Out of the Humidor
From the Print Edition:
Tiger Woods, May/June 2008
(continued from page 1)
Regardless of their careers, a plumber, doctor, lawyer or sports figure all share the respect of one another because they have a common denominator: a love for a good cigar.
The rewards each shares in this ritual are diverse. All discover they are not alone; they get a chance to vent, espouse their opinions and gain a new level of confidence from the respect they receive from the group. The bottom-line benefit for most of a cigar shop's patrons is a recharged battery and the knowledge that no matter how their day goes, there is an extended family waiting to hear the good, bad and the ugly while enjoying a great smoke. Personally, I find my cigar shop much more effective and a lot cheaper than visiting with a neurotic $250-an-hour psychiatrist.
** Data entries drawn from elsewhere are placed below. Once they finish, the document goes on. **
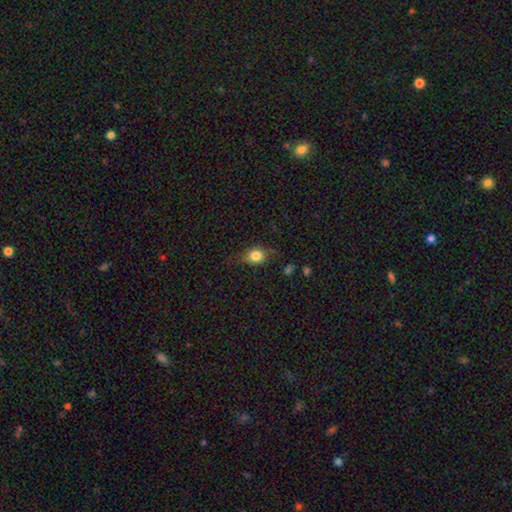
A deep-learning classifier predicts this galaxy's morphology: This appears to be a smooth galaxy with no disk features (78%) that is round (58%). Merging: none (69%).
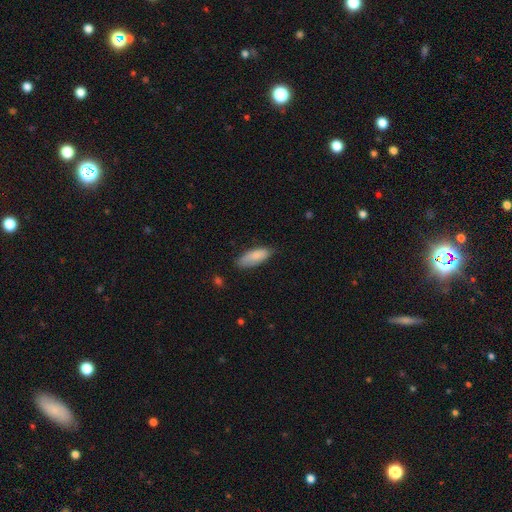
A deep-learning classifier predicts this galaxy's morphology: Q: Smooth or featured?
A: smooth (84%); runner-up: featured or disk (10%)
Q: How rounded?
A: in between (74%); runner-up: cigar-shaped (24%)
Q: Merging?
A: none (69%); runner-up: minor disturbance (25%)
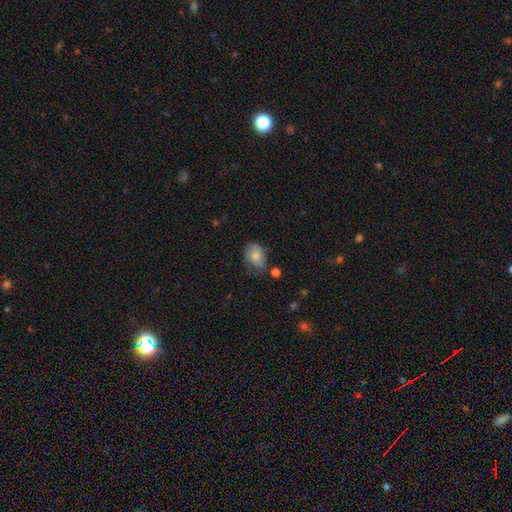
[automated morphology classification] The model was most divided on "merging": none: 55%, minor disturbance: 32%, major disturbance: 9%, merger: 4%. More confident: how rounded — in between (81%); smooth or featured — smooth (75%).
When did free speech and a friendly environment to share it become such a threat to this country? How did we allow nonsmokers to take over the Constitution and eliminate our rights to congregate in a place of our own choosing? A cigar shop caters to cigars smokers only. There is no reason for the general public to visit and/or shop in these facilities. If they are not visiting, how can the smoke be a problem? The company line is that it is done in the interest of good health for all. What about mental health? Social interaction is paramount to good mental health. Who knows, we may not have had to add the term "going postal" if those workers had come in for a good cigar and a friendly environment to unload excess stress. America was always the land of opportunity. It gave anyone the chance to build a quality of life in direct proportion to his efforts. Many of these Americans are cigar shop owners and taxpayers who are being destroyed by a few who think they know what's best for everyone. Small-business owners support much more of the tax base than the big corporations. What small businesses will be next in the name of better health? Liquor stores? Fast-food restaurants?
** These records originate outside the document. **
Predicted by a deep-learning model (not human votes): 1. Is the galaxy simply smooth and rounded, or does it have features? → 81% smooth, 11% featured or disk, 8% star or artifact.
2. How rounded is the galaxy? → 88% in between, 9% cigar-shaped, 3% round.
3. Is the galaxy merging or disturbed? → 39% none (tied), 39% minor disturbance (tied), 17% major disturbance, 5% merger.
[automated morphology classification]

Today, a man's home is not his castle, nor is a man's business.
Shouldn't we be scared to death when we realize that we can no longer smoke in our own backyards, our homes and in our car, as well as our local cigar shop?
Is this attack on smokers really about smoke or is it an attack on free speech, the right to congregate and communicate? The majority does rule, but is the majority making the rules in America today?
I will head over to my local cigar Alamo to share my thoughts with other Americans who have exercised their free will to enjoy my company, views and their own brand of great cigars.